- Born: Sarah Ray
- Died: 15 November 1750 Donnybrook, Dublin

= Sarah Hyde =

Irish printer and bookseller

Sarah Hyde (died 15 November 1750) was an Irish printer and bookseller.

==Biography==
Sarah Hyde was born Sarah Ray, the only daughter of Dublin booksellers and printers Joseph and Elizabeth Ray. Nothing is known about her life until her marriage to the printer and bookseller, John Hyde, on 18 June 1714.

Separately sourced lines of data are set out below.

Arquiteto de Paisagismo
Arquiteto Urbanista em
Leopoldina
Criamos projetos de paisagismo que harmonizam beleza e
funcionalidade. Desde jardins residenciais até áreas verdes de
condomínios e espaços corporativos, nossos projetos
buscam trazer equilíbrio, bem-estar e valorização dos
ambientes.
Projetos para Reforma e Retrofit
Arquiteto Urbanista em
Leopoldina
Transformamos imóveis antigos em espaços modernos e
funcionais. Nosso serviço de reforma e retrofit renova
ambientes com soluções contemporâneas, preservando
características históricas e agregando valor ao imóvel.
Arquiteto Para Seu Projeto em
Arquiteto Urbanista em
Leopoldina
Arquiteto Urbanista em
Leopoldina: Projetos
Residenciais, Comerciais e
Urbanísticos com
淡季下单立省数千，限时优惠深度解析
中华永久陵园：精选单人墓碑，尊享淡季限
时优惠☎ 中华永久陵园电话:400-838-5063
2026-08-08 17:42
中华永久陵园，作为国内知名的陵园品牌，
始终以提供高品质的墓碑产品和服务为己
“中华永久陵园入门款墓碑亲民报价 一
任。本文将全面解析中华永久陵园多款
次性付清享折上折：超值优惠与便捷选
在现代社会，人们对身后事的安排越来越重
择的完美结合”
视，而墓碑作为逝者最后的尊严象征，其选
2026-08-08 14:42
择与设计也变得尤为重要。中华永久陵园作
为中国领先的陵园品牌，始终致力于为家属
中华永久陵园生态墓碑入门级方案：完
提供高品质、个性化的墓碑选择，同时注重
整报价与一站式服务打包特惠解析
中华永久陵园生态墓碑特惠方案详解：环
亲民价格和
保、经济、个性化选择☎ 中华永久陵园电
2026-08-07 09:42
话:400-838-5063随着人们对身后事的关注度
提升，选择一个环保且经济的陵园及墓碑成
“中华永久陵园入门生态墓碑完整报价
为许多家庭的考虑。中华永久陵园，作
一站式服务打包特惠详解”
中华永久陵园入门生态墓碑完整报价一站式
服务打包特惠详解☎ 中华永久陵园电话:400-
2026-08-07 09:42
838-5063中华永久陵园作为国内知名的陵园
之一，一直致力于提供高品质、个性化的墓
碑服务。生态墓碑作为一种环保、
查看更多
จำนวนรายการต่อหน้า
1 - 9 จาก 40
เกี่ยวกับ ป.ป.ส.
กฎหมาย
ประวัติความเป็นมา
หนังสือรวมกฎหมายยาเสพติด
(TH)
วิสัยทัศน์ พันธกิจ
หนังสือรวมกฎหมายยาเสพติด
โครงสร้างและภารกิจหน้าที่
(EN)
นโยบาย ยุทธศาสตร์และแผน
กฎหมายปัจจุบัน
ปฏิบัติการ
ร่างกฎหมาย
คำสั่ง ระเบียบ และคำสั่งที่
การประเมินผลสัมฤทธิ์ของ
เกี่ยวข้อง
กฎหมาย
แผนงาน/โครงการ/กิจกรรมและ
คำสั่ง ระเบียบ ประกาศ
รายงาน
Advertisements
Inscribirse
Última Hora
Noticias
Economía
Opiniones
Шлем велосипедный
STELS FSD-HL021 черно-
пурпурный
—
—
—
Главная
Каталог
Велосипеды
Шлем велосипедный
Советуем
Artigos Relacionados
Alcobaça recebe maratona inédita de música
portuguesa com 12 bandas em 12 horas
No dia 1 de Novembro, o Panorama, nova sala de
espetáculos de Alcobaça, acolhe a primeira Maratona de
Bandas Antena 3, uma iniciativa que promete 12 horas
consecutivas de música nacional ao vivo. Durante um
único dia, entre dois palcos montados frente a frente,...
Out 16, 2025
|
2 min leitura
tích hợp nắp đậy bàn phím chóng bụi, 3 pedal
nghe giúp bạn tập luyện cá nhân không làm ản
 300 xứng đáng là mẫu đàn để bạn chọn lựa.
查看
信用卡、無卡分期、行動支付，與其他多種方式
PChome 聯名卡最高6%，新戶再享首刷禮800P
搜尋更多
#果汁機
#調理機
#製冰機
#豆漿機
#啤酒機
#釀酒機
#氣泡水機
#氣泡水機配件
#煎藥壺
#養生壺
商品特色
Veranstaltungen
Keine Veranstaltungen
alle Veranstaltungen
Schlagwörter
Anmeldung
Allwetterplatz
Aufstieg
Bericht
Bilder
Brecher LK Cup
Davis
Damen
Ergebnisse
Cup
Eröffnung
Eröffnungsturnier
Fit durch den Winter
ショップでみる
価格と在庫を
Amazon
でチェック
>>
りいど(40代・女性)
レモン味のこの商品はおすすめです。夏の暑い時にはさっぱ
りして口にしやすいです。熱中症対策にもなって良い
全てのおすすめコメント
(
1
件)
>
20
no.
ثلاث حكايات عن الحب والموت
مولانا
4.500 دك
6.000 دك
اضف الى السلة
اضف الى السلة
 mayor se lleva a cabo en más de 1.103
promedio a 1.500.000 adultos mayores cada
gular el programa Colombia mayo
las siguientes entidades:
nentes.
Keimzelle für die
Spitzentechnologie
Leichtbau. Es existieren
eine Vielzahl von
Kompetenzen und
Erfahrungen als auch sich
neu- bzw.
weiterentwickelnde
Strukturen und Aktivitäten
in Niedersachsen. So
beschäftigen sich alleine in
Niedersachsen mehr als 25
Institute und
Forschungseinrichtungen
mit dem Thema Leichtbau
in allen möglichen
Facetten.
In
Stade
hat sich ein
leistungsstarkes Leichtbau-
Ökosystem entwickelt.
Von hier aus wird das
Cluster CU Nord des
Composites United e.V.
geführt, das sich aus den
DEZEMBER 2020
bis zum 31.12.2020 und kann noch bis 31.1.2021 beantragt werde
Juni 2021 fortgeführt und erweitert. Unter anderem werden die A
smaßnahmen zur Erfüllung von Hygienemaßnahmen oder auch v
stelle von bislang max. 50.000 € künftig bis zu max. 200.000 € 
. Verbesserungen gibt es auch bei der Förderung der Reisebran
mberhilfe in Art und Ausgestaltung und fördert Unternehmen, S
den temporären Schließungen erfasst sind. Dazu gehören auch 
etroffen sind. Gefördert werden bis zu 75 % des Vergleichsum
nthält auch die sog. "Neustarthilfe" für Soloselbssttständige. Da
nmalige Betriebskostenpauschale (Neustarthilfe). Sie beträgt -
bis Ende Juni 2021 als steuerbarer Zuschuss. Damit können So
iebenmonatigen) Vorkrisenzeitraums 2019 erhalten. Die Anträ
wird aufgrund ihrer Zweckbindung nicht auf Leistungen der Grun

Following her husband's death in November 1728, Hyde took over their business on Dame Street, continuing to supply stationery to Trinity College until 1747. From 1728 to 1732, she rented the printing house in the Stationers' Hall, Cork Hill with Eliphal Dobson II who had been in a loose partnership with Hyde's husband. Hyde continued with partnership with Dobson's widow, Jane, until 1734. When there was a dispute between the London printer, Benjamin Motte, and George Faulkner over the rights to publish the work of Jonathan Swift in London resulted in Hyde relaying Motte's correspondence to Swift in 1733. Her husband had dealings with Swift and had been well regarded by him. She published Swift's On Poetry in 1734, a version that has been studied in comparison to other contemporary printed versions.

Hyde ceased the printing element of her business some point before October 1734, when she let her press and premises to Richard Reilly, continuing as a bookseller. Reilly printed some worker for her such as Whole proceeding of the siege of Drogheda (Dublin, 1735) by N. Bernard, which had been out of print for a long time. In the 1730s and 1740s she was involved in collaborative ventures with other printers. Along with having more stable relationships with one or two other printers, this sort of ad hoc publishing relationship with individual printers was very common in the book trade in Dublin at that time.

She moved premises to Dame Street in January 1745. She announced her intention to quit her business on 28 March 1749 edition of the Dublin Journal. All of her stock was auctioned in April 1749, and she sought payment of all debts by July 1749. She died on 15 November 1750 in Donnybrook, Dublin. Her prerogative will mentioned one son, Thomas, and four daughters.